Mais au moins, quelqu’un en position de pouvoir reconnaît que l’IA est, en fait, construite sur le dos de personnes qui n’ont pas été rémunérées par ces entreprises pour leur production — et maintenant ces entreprises rêvent d’introductions en bourse potentiellement évaluées à des milliers de milliards de dollars grâce au travail d’autrui.
Solomon a aussi dit que si la technologie permet de générer des résultats bien plus rapidement, « sans qu’un être humain ne le masse véritablement et ne le tempère, je pense qu’on va obtenir, pour le moment, de la médiocrité plutôt que quelque chose de vraiment intéressant et résonant. »

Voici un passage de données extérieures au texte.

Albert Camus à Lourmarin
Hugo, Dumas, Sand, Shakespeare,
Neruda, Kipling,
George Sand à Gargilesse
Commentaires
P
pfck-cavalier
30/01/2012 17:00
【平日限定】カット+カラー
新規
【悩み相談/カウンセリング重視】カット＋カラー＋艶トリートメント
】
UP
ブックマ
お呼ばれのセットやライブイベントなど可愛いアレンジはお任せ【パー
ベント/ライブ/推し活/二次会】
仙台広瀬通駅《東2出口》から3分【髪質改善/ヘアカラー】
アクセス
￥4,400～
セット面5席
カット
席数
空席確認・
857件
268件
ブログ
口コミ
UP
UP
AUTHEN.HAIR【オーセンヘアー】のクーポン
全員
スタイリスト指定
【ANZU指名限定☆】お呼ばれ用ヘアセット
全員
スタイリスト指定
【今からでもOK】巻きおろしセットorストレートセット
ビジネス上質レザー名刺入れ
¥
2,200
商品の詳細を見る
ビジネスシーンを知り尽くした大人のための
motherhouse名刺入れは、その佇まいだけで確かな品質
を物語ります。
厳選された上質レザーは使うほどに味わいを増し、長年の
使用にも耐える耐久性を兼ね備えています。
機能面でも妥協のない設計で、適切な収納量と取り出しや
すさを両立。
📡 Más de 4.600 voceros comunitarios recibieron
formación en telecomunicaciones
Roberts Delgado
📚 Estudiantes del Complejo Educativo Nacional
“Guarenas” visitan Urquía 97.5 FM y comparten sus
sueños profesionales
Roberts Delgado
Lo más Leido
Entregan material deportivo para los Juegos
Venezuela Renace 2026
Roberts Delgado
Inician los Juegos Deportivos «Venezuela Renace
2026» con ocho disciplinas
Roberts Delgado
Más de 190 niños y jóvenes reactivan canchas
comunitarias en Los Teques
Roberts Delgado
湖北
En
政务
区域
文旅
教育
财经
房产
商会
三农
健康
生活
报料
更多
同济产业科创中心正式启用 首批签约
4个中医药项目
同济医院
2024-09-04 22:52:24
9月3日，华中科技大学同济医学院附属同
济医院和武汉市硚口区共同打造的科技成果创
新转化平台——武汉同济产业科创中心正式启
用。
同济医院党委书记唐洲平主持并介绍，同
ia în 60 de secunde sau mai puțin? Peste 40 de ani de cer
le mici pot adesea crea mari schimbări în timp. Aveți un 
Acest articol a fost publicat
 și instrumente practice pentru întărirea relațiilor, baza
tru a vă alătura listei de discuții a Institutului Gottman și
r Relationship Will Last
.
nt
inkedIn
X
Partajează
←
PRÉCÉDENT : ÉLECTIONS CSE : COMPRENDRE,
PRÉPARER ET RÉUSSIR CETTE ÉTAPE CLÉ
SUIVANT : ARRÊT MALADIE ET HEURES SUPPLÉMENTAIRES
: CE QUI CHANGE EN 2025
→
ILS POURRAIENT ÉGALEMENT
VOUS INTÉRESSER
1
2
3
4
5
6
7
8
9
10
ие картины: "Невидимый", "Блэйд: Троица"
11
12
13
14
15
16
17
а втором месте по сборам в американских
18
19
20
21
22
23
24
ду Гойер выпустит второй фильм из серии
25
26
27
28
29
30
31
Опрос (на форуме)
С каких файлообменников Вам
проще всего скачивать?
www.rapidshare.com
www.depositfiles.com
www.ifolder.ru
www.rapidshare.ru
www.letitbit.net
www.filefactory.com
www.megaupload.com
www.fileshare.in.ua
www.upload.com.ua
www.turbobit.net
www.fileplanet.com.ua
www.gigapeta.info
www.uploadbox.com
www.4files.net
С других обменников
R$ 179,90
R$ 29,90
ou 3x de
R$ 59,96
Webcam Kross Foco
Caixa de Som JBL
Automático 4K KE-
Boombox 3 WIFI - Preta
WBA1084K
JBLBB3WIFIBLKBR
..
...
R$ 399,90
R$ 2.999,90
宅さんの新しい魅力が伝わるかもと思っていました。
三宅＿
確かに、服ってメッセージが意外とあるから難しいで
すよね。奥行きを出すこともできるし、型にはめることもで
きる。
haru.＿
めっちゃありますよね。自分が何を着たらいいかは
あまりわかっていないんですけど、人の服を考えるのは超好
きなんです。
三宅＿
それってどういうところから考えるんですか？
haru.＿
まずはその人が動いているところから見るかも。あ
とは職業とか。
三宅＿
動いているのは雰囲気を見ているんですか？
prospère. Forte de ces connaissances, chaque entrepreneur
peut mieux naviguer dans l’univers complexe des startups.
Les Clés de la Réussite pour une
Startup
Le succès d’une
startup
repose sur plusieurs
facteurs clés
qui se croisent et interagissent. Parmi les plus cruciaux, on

Ça constitue une tournure nouvelle pour le PDG, qui a joué une chanson générée par IA devant la promo diplômante de Wharton. (C’est bien ça, il a offert à son auditoire captif sa soupe IA personnelle.) Là, il a raconté au public comment il avait utilisé une application nommée Tuno pour créer une « chanson house entraînante » qui « parle du pourquoi les diplômés de Wharton devraient être optimistes quant à ce qui les attend dans les années à venir, et comment aujourd’hui est le meilleur jour de l’histoire du monde pour être à leur place, et demain sera meilleur » — et s’est vanté que cela n’avait « pris que dix secondes à créer », en précisant qu’il restait « deux couplets et trois refrains » qu’il n’a même pas pris la peine de leur jouer. (Vous pouvez voir des extraits du discours ici et ici.)
Bien sûr, Solomon estime que les artistes devraient être rémunérés pour leur travail. Mais il ne propose pas vraiment de modèle pour y parvenir. En outre, il pousse activement les entreprises qu’il est censé faire payer pour ce travail. Sa banque dirige les efforts d’introduction en bourse de SpaceX et diffuse des projections extravagantes, comme soutenir que les revenus liés à l’IA de l’entreprise croîtront de 100 fois d’ici 2030, dans une tentative franchement effrontée de gonfler le cours de l’action de la société pour le gain de la banque. Goldman Sachs co-dirige également l’IPO d’Anthropic, alors attendez-vous à des prévisions similaires pour eux.
Au moins, c’est rassurant de savoir que Solomon pense à tous ces artistes qui se font arnaquer pendant qu’il barbote dans une mare d’argent et écoute une musique générée par IA, comme une version bourgeoise d’une reconnaissance des terres autochtones.